The Proton P250 is virtually identical to the ADS P100. Indeed, after ADS stopped making the P100 in the US, Proton built it for them. When ADS discontinued the P100 (when the P40, P80, & P120 came out), Proton put the P250 into production. It is essentially a cosmetic re-skin of the P100. 

It does a solid 2x50W into 4-ohms but not much more than that. It is unhappy into anything much less than 4-ohms too. It's a nice amp (as is the P222) and well worth putting back into service.


----------



## bigdwiz (Oct 7, 2010)

Hey man, welcome to the forum, sorry your question has been ignored for days 

I'm gonna go by memory w/ the Proton 250's. These amps (as with the 222 and 275 models) were slightly underrated and promised up to 3dB of dynamic headroom. The 250 itself is rated at 2x50w at 4 ohms and was available around the late 80's/ early 90's time frame. I can't recall if these are bridgeable or not (I believe they were, maybe 160w at 4 ohms). When I get a chance, I'll go through my Directories and see if I can find any further info for you.


----------



## vinman (Feb 5, 2013)

Resurrecting this old thread for a friend for whom I will translate the key points stated by Spydertune and Bigdwiz about the Proton 250 

@Il Pugna from CAF : Spydertune e BigDwiz sono tra i tanti che contribuiscono info qui da anni e logicamente sanno i fatti loro 

I punti chiave da loro spiegati sono che il Proton 250 e' una copia identica al A/D/S P100 infatti a quei tempi la Proton costruiva i P100 per la A/D/S .
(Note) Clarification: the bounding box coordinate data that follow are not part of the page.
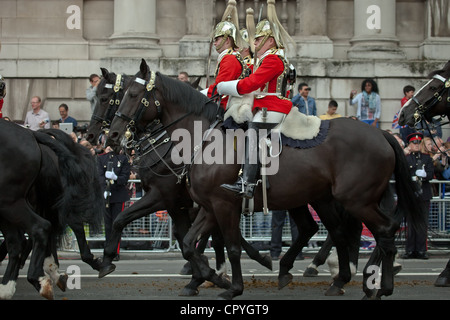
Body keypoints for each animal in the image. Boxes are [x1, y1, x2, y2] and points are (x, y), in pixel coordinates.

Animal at [107, 60, 428, 300]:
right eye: (118, 96)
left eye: (132, 95)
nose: (112, 135)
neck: (202, 138)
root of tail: (381, 133)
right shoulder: (208, 206)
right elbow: (188, 243)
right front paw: (212, 277)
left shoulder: (217, 204)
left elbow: (231, 246)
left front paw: (231, 286)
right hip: (329, 198)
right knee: (347, 231)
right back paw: (347, 280)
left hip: (355, 199)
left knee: (381, 230)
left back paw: (374, 285)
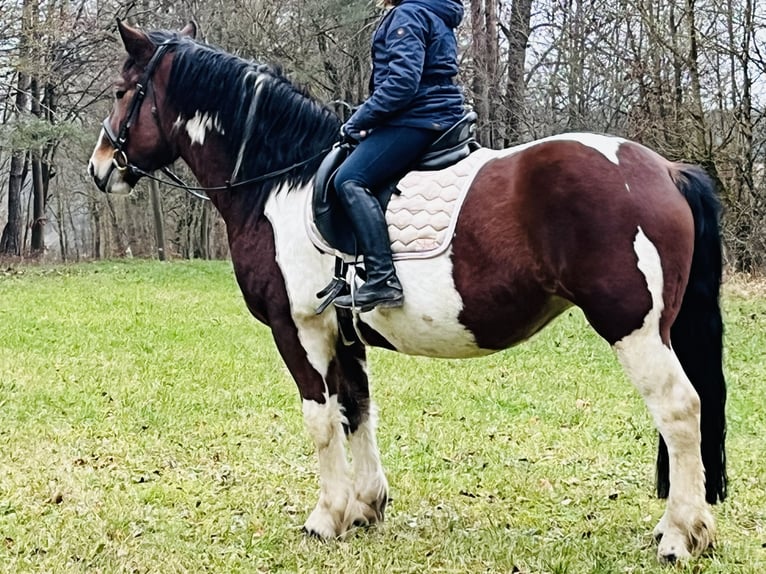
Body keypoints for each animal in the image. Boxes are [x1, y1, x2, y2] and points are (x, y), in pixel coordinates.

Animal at [87, 20, 728, 564]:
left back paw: (679, 535)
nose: (100, 167)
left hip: (634, 329)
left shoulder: (299, 330)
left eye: (123, 91)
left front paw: (326, 517)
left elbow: (320, 420)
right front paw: (365, 508)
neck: (282, 183)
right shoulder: (345, 335)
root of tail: (666, 169)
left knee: (680, 409)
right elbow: (356, 410)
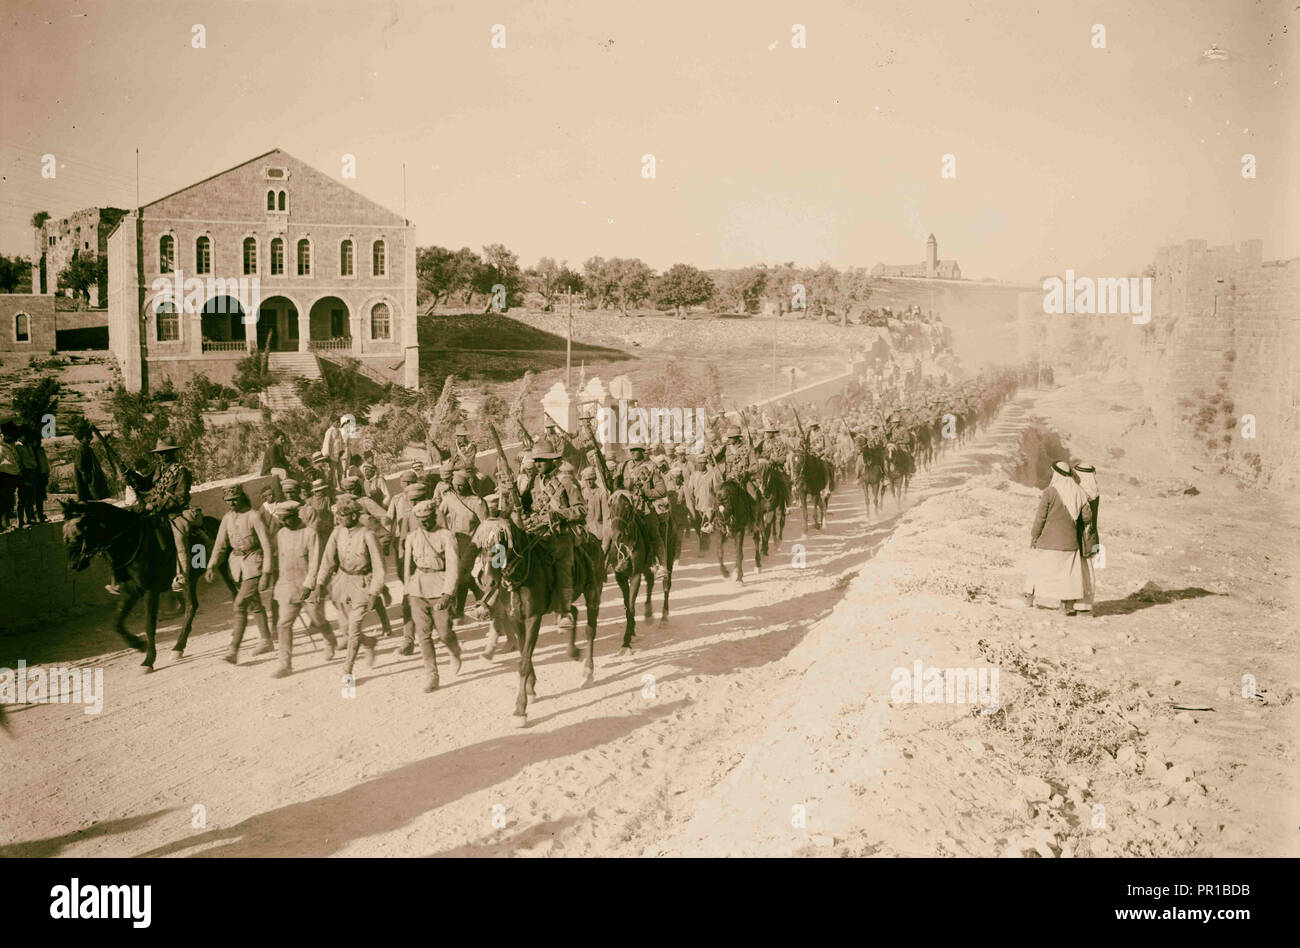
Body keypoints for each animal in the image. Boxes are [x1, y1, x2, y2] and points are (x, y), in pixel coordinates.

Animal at [59, 499, 230, 671]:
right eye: (65, 533)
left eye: (81, 529)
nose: (73, 564)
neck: (132, 542)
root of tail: (217, 522)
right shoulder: (130, 593)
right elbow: (117, 624)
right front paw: (138, 644)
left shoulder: (150, 592)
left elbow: (149, 626)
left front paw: (148, 660)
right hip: (191, 580)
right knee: (192, 606)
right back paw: (178, 647)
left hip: (220, 568)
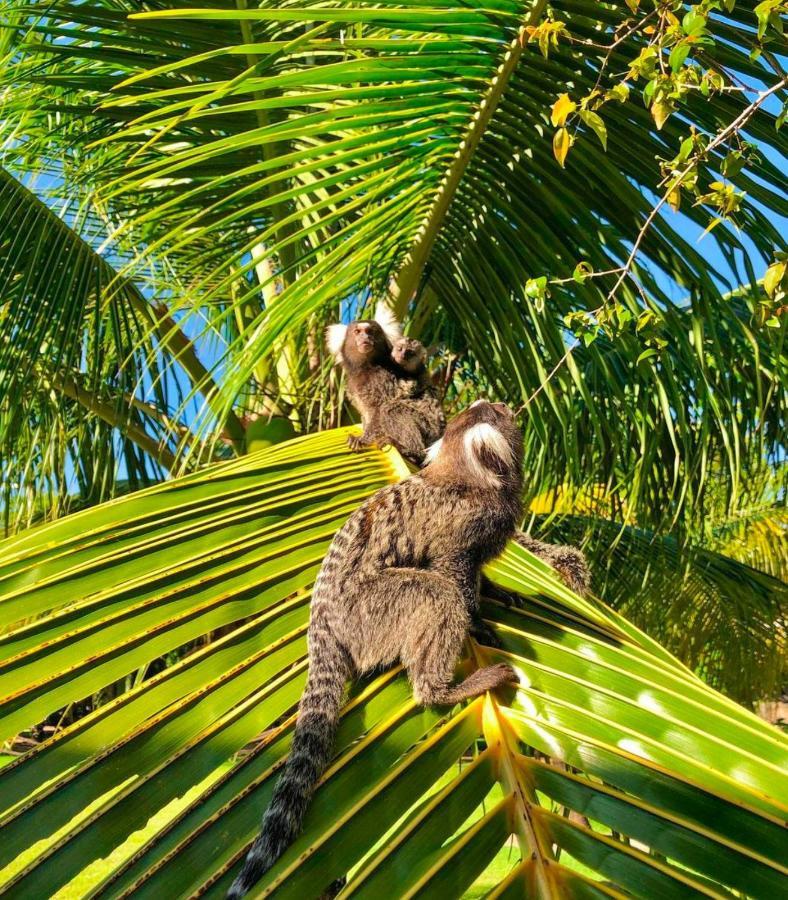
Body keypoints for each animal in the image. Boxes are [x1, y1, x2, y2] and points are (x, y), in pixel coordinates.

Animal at [228, 402, 524, 900]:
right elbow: (453, 574)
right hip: (368, 612)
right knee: (435, 595)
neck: (469, 476)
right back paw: (443, 689)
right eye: (501, 413)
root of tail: (323, 628)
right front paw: (480, 624)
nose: (506, 406)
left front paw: (500, 592)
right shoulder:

A suo tempo quando la A/D/S smise di costruire il P100 , la Proton mise sul mercato il Proton 250 propio per riempirne il vuoto 

Usandolo su carichi da 4 ohm rimane contento ed eroga i suoi 50Wx2 , forse un po' sotto dichiarati , ma non di molto 


Thanks to everyone for all the info provided 
Happy New Year to all my friends far and near :heart:


----------